◆ 练习目标 ◆
请把下面全部数据中的文字逐行整理成编号列表，空行略去，图片不要放进答案。

◆ 本题数据 ◆
++++++++++

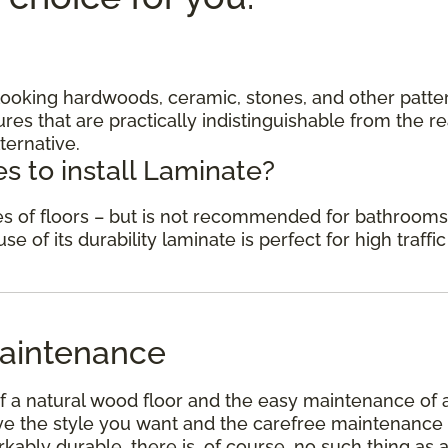
c looking hardwoods, ceramic, stones, and other patte
res that are practically indistinguishable from the re
ternative.
s to install Laminate?
des of floors – but is not recommended for bathrooms
 of its durability laminate is perfect for high traffic
aintenance
f a natural wood floor and the easy maintenance of 
have the style you want and the carefree maintenance
kably durable, there is, of course, no such thing as 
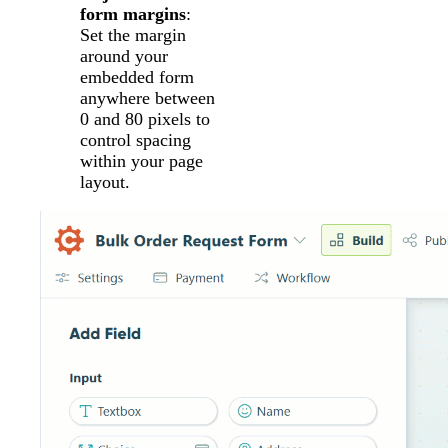
form margins
:
Set the margin
around your
embedded form
anywhere between
0 and 80 pixels to
control spacing
within your page
layout.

++++++++++

◆ 你的回答 ◆
1. c looking hardwoods, ceramic, stones, and other patte
2. res that are practically indistinguishable from the re
3. ternative.
4. s to install Laminate?
5. des of floors – but is not recommended for bathrooms
6.  of its durability laminate is perfect for high traffic
7. aintenance
8. f a natural wood floor and the easy maintenance of 
9. have the style you want and the carefree maintenance
10. kably durable, there is, of course, no such thing as 
11. form margins
12. :
13. Set the margin
14. around your
15. embedded form
16. anywhere between
17. 0 and 80 pixels to
18. control spacing
19. within your page
20. layout.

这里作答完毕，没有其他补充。